At the same time, a gradual recovery in economic confidence stimulated cloud investments by organisations in all industry segments to drive digital transformation. Cloud providers are extending their investments in channel partnerships to maintain high demand rates, and support customers, which will be critical for implementing projects in 2021 and beyond.
For full-year 2020, total cloud infrastructure services spending grew 33% to US$142 billion, up from US$107 billion in 2019. Demand was higher than expected, despite an initial slowdown in large consultative-led projects.
Amazon Web Services (AWS) was the leading cloud service provider again in Q4 2020, accounting for 31% of total spend. After a mixed Q3 in terms of customer performance, AWS had a resurgence in customer investment. This fueled 28% growth year on year for AWS in cloud in Q4 2020. AWS is making investments across its global partner ecosystem to sustain its momentum, including greater support for ISVs, launching new vertical partner competencies, further expansion into distribution to boost SMB adoption, and new partnerships as it extends its hybrid cloud strategy.

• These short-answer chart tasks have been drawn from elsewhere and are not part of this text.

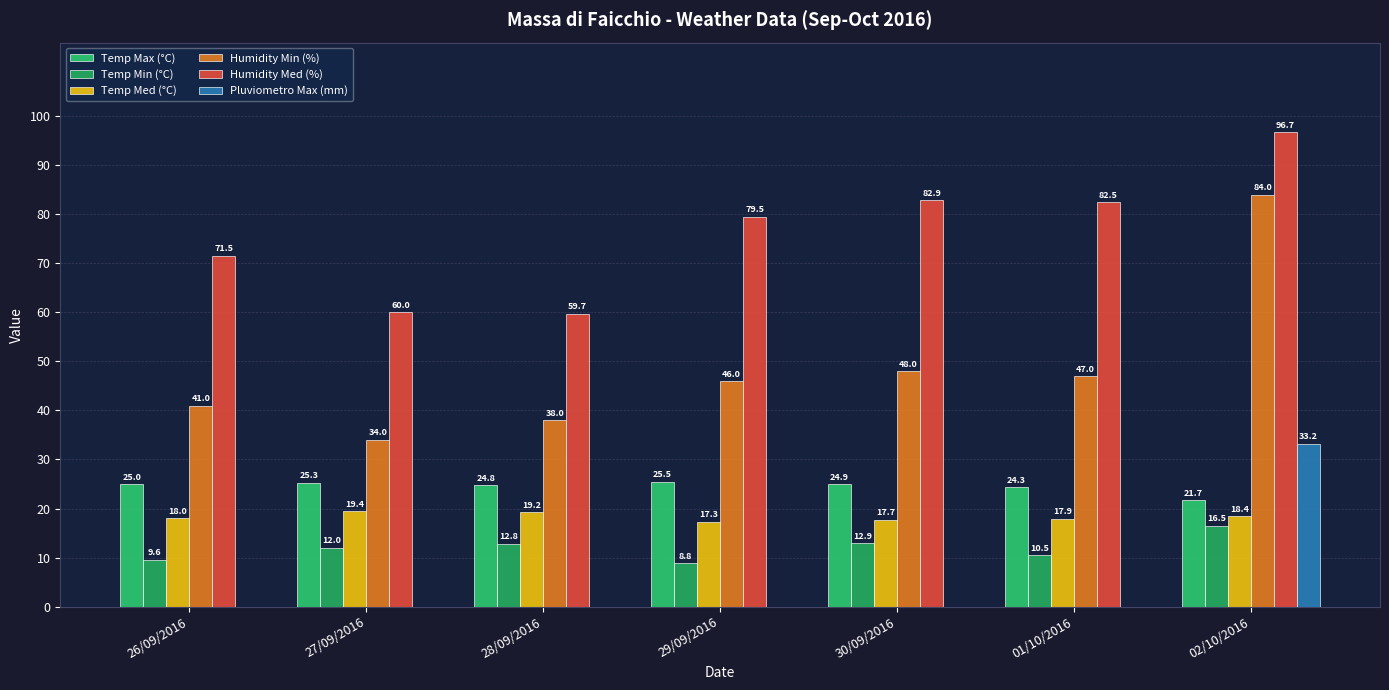

Is it true that Humidity Med (%) equals 82.9 at 30/09/2016?

True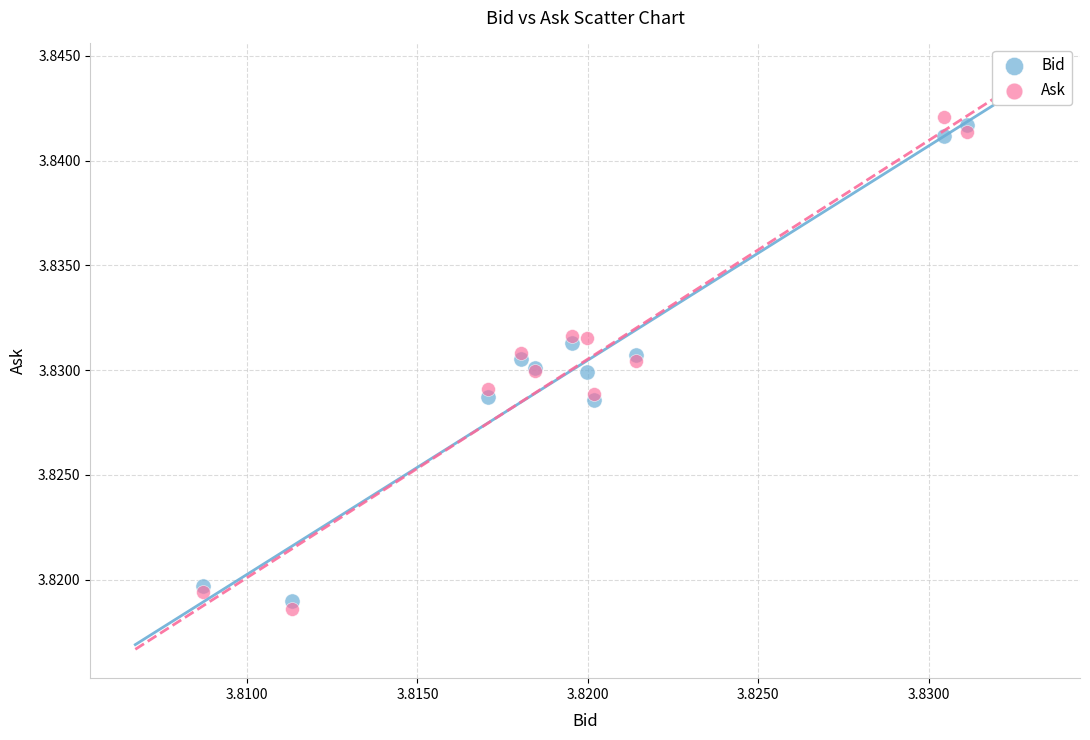

Which series has the widest spread of Y values?

Ask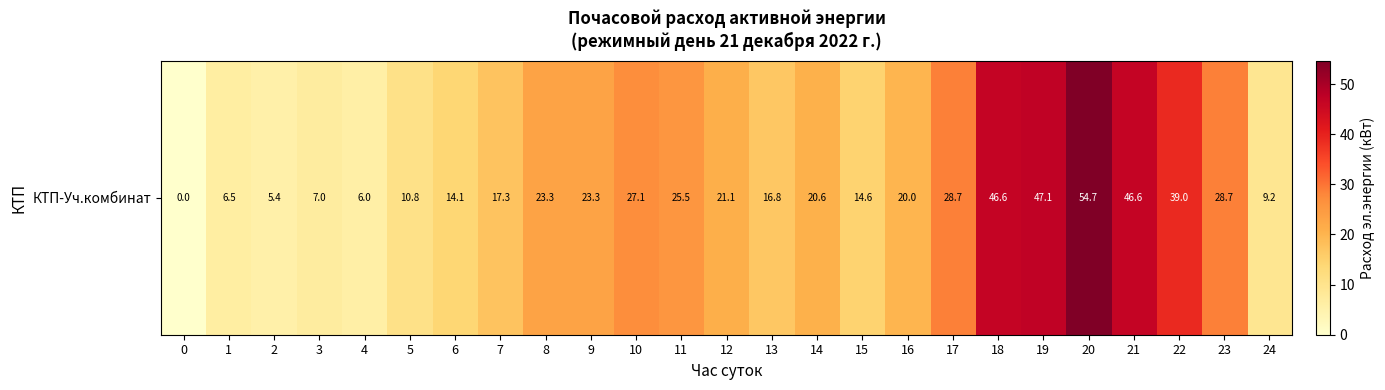

The value at 17 is 28.7. True or false?

True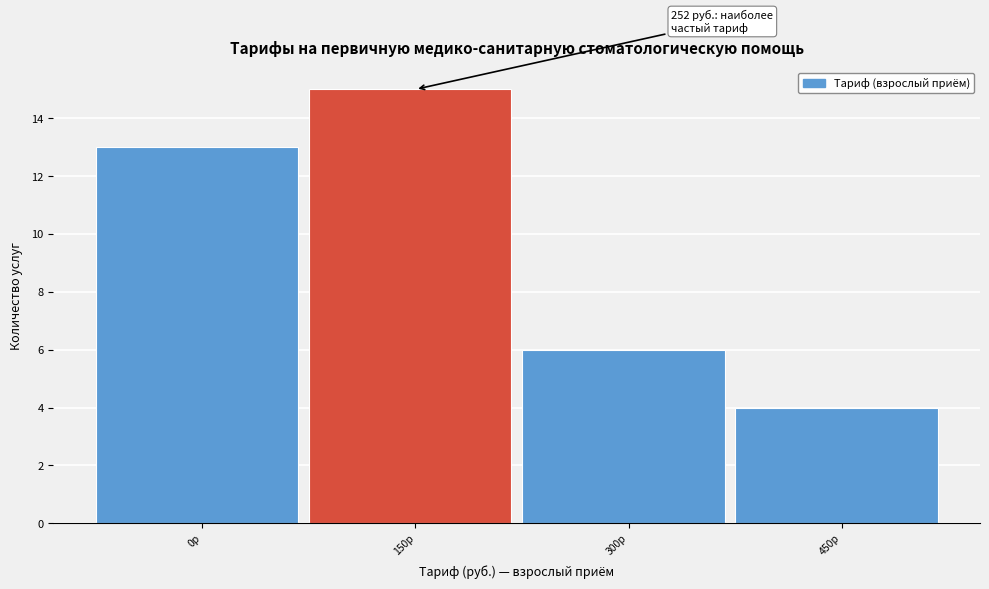

Reading right to left, list all the values displayed in this chart.

4	6	15	13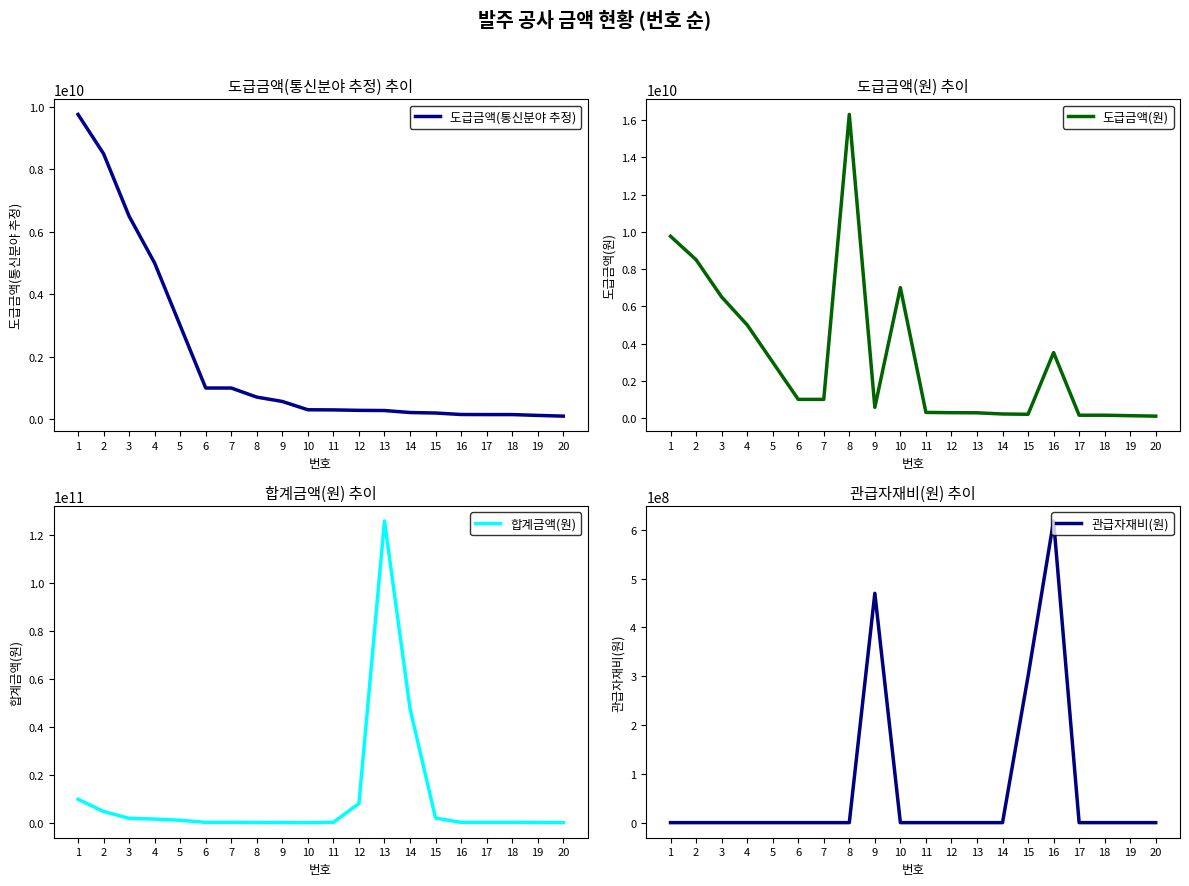

Where do 도급금액(원) and 합계금액(원) first cross each other?

11 and 12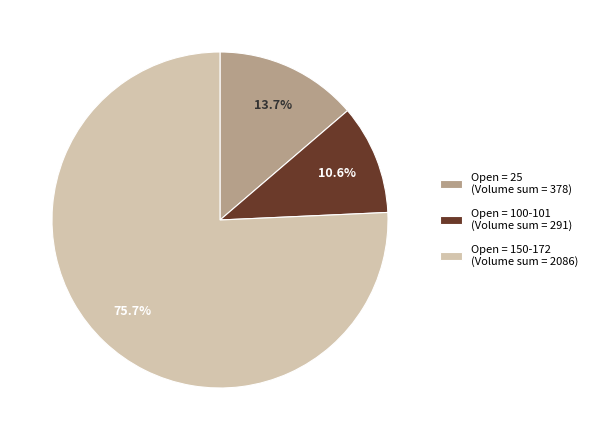

Does Open = 100-101 (Volume sum = 291) represent more than half of the total?

No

Microsoft’s Azure growth rate accelerated once again, up by 50% to boost its market share in the global cloud services market to 20%. Microsoft has focused on driving Azure consumption across all customer segments through annuity sales programs and customer success investments, as well as targeted incentives for its global partner channel. It has also benefited from continued high demand for Teams, Windows Virtual Desktop and other Microsoft services running on Azure as lockdowns tightened.
Google Cloud was the third largest cloud service provider in Q4 2020, with a 7% share. It reported growth of 58% in Q4 2020, as it pushes its ‘open cloud’ strategy emphasising sovereignty, sustainability and multi-cloud management, and maintains a focus on its six target vertical industries. Google has aligned its sales force and channel to these industries as it builds a partner network with industry-specific expertise and deep specialisations in its priority solutions, such as machine learning, analytics and data management.
Alibaba Cloud grew 54% in Q4 2020 to account for 6% of the total market. It remained the leading cloud service provider in the Asia Pacific region, including China. Alibaba updated its hybrid cloud strategy during the quarter, with the launch of its Hybrid Cloud Partner Program and on-premises appliances targeting SMEs. The program will enable partners to plan, design and resell Alibaba Cloud services with free licenses and unlimited CPU cores.